Irving felt so energized by the day -- 8C when we came down for breakfast and destined to quickly rise to 18C by mid-afternoon -- that he decided he'd wash and vacuum the car. It took him quite awhile. He's not fussy about driving a sparkling-clean car, and doesn't wash it often, but when he does he takes it right down to every last little nook and cranny. The car mats will be drying in the sun for most of the afternoon.

And there was Melanie across the street, washing her car, too. And Lynne next door brought Irving up to date on what's been happening with her backyard neighbours. Another few houses for sale back there. We know one family well, and won't be glad to see them downsize to a bungalow where there are no stairs to climb. 

We did finally get around to corralling Jackie and Jillie -- could be it was the other way around -- to get out into the ravine, on a divine spring day of the first of May...

It is incredible what nature can get up to in one single day when her elements and her seasons are perfectly aligned. The measure of emerging foliage between yesterday and today is quite simply amazing. Here for one day, May has already accelerated awakening vegetation in the forest.

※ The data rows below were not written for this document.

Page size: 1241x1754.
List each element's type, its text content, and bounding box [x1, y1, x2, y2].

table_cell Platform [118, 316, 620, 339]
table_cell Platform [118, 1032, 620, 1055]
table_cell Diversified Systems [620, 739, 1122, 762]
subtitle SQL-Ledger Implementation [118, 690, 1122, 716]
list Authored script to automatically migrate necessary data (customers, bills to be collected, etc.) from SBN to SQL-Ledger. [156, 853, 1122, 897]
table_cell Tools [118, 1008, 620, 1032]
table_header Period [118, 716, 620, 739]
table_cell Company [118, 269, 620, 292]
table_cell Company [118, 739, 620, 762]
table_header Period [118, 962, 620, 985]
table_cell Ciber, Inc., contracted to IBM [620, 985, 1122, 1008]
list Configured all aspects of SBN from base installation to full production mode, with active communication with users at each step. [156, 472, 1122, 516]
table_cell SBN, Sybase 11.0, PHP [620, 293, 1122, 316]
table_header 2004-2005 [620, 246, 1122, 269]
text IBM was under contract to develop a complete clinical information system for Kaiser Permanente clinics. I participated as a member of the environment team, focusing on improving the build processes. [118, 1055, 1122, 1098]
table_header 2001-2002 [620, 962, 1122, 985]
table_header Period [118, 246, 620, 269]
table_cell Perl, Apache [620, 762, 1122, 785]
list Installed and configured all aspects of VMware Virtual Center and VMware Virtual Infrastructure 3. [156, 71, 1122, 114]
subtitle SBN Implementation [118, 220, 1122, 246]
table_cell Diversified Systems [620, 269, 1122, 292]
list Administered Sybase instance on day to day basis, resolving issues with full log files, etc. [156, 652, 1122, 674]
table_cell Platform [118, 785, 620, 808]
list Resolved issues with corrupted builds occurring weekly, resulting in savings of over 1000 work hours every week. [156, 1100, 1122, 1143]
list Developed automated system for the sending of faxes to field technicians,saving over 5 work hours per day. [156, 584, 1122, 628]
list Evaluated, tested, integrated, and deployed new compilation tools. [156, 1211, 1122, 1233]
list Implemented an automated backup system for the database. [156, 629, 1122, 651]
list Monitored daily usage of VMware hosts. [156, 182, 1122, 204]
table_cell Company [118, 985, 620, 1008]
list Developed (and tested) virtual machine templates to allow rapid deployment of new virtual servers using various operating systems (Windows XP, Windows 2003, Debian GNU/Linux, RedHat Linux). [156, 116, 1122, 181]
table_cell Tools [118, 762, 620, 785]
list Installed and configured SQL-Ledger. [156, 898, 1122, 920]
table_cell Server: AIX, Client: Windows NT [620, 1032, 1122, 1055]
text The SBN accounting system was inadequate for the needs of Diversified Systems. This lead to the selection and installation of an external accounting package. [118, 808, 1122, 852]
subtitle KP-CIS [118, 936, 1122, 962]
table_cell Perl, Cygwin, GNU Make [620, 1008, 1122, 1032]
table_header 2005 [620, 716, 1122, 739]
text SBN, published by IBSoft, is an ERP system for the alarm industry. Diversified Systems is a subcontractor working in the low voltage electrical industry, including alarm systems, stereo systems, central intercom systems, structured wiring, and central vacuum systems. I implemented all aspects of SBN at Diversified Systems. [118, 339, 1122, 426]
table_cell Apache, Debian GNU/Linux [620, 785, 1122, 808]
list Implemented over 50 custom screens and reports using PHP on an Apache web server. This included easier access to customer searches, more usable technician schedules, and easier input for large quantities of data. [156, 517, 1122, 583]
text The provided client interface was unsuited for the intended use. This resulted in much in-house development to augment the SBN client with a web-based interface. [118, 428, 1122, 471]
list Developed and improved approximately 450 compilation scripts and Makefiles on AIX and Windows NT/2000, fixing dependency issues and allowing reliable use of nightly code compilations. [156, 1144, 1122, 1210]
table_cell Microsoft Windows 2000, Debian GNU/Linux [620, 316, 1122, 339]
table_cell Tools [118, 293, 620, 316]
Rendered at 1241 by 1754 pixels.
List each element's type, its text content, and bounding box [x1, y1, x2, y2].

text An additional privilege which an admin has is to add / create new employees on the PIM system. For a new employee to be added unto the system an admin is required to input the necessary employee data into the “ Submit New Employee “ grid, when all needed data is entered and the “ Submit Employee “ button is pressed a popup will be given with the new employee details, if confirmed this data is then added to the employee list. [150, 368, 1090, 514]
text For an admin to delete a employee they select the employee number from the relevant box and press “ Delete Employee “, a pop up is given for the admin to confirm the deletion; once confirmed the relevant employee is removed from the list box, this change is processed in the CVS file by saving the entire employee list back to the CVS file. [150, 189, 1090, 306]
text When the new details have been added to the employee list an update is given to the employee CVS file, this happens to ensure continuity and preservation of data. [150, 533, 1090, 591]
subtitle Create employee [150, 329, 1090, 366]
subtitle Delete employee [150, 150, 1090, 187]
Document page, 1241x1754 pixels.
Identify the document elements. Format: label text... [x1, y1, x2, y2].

The forest floor is still that dried, dun colour, but here and there bits of green are evolving.

Birds are ecstatic over spring's arrival. There are goldfinches now flitting about in their inimitable graceful swoops and a chorus of song rivalling those of the cardinals. The former a choir, the latter soloists. Of the owls, no sight today, though one acquaintance informed us she had seen the male a bit of a distance from the breeding tree. And, lucky her, she had heard them yesterday, taken some close-up photos and by chance had captured one of the owlets exposed, she said as it balanced on the opening to the nest. Indistinct, she said, but identifiable. I've had a few of those...

This year is preparing to present a bumper crop of trilliums. Yesterday we saw one only. Today we saw a wide proliferation of them. And for the first time in my trillium experience, we came across a tight patch of newly-emerged trilliums. We usually see them with a respectable distance between each of the plants though at times two or three can be seen growing in very close proximity. On this occasion it was more like a dozen, squeezing up against one another in a growth-patch of family togetherness.